The impact of latent cooling processes on tropical cyclogenesis and intensity fluctuations

The impact of latent cooling processes on tropical cyclones is investigated by sensitivity simulations with both the axisymmetric cloud-resolving model HURMOD and the fully three-dimensional COSMO model of the German Weather Service. The models are initialized with an idealized axisymmetric cyclone embedded in a convectively unstable atmosphere at rest where convection is triggered by temperature and moisture anomalies. While growth rate and maximum wind speeds become largest in simulations without latent cooling processes, the presence of these processes turns out to be responsible for a delayed development of the tropical cyclone.

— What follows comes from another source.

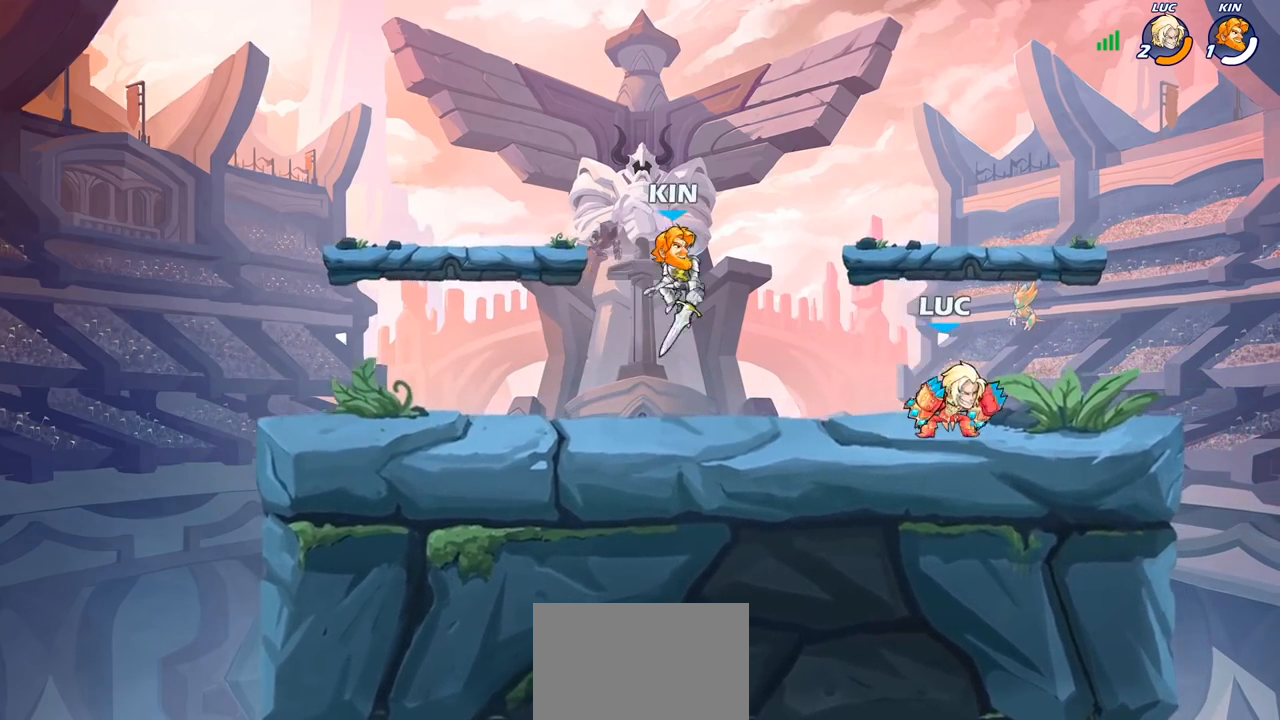
{"buttons": [], "left_stick": "center", "right_stick": "center", "events": [[33, "left_stick", "left"], [150, "left_stick", "down-left"], [200, "SQUARE", "down"], [283, "left_stick", "center"], [300, "SQUARE", "up"]]}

The latter result is in better accordance with observations. Furthermore, intensity fluctuations of the mature tropical cyclone only occur in HURMOD with latent cooling processes. An analysis of CAPE, CIN and DCAPE reveals that convection outside the eyewall explains these intensity fluctuations by mixing low-entropy air into the boundary layer, while without latent cooling processes significant convective inhibition due to drying by absence of evaporation and cyclone-scale subsidence suppresses vertical mixing. The results by HURMOD and COSMO agree with the exception that small intensity fluctuations still occur in COSMO for the case without latent cooling. These seem to be related to deviations from axisymmetry. A theory for maximum potential intensity should focus on axisymmetric tropical cyclone simulations in which latent cooling is neglected because in this case the cyclone is nearly stationary, has a simple structure and has the largest intensity.